While there are no specific lifestyle changes proven to prevent melanoma from spreading to the gastrointestinal tract, maintaining overall health through good nutrition, regular exercise, and stress management may support the immune system. Some research suggests that these factors, along with the gut microbiome, might influence treatment outcomes for melanoma patients, though more studies are needed to fully understand these relationships.
Pathophysiology
The pathophysiology of gastrointestinal melanoma involves understanding how cancer cells reach and affect the digestive system. When melanoma spreads to the gastrointestinal tract, it typically does so through hematogenous spread, meaning cancer cells travel through the bloodstream, or through lymphatic spread, where cancer cells move through the lymphatic vessels[2][9].
Melanoma has a particular affinity for spreading to the small bowel, followed by the stomach and large intestine[1]. This pattern of spread appears to be related to the rich blood supply of these organs and the characteristics of melanoma cells that allow them to preferentially attach and grow in these locations. The gastrointestinal tract receives a significant portion of cardiac output, which may explain why circulating melanoma cells frequently lodge there.
Once melanoma cells reach the gastrointestinal tract, they can cause problems through several mechanisms. The growing tumors can cause mechanical obstruction, where the cancer mass physically blocks the passage of food and digestive materials through the intestines. This can lead to symptoms like abdominal pain, constipation, and in severe cases, complete bowel obstruction requiring emergency intervention.

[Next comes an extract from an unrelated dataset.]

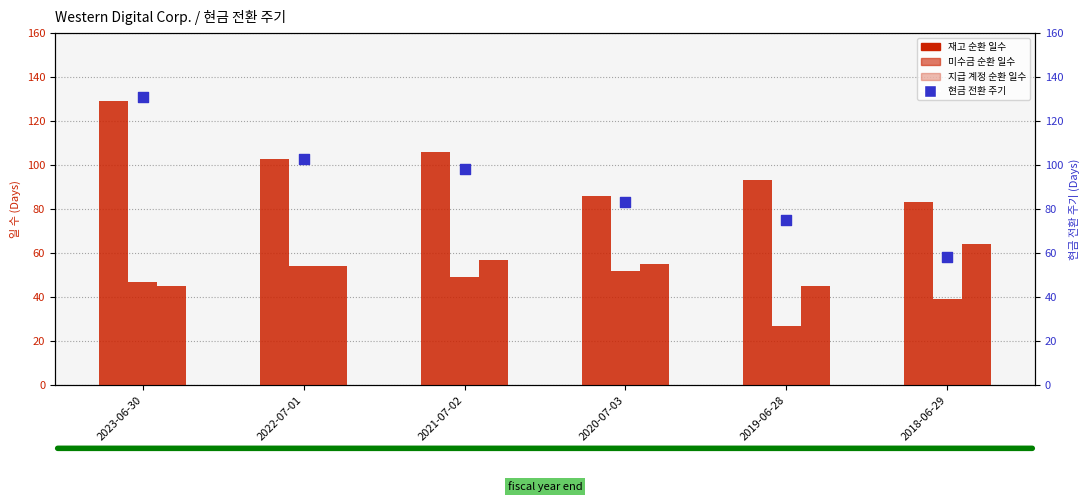

At how many categories does at least one series exceed 47?

6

The tumors can also erode into blood vessels, leading to gastrointestinal bleeding. This bleeding can be acute and severe, or it can be chronic and subtle, gradually leading to anemia over time. The ulceration of these tumors creates raw, bleeding surfaces within the digestive tract. Some patients present with large necrotic ulcerated masses that can be seen during endoscopic examination[3].
Gastrointestinal mucosal melanomas have a more aggressive course compared to cutaneous melanomas, partly due to their rapid lymphovascular spread. The rich lymphatic and vascular networks in the gastrointestinal tract provide ample opportunity for cancer cells to invade and spread to nearby and distant sites[4][8]. Studies show that metastasis can occur in 50 to 90 percent of cases despite aggressive surgical approaches, highlighting the aggressive nature of this disease.

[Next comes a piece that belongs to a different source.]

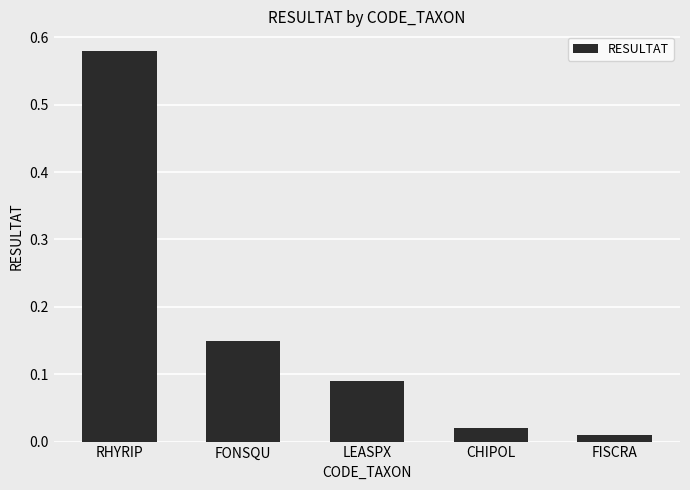

How many bars are there in total?

5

Interestingly, approximately 40 percent of melanoma lesions in the gastrointestinal tract can be amelanotic, meaning they lack the typical dark pigmentation associated with melanoma[4][8]. This characteristic can make diagnosis more challenging, as physicians and pathologists may not immediately recognize these lesions as melanoma without special staining techniques. The tumors require immunohistochemistry staining with markers like S-100, HMB-45, and Melan A to confirm the diagnosis[3][7].
The molecular biology of gastrointestinal mucosal melanomas differs from cutaneous melanomas. These tumors show a higher frequency of atypical BRAF and NRAS mutations, which are genetic changes affecting cell signaling pathways that control growth and division. These unique genetic characteristics contribute to their more aggressive behavior and poorer prognosis compared to skin melanomas[4][8].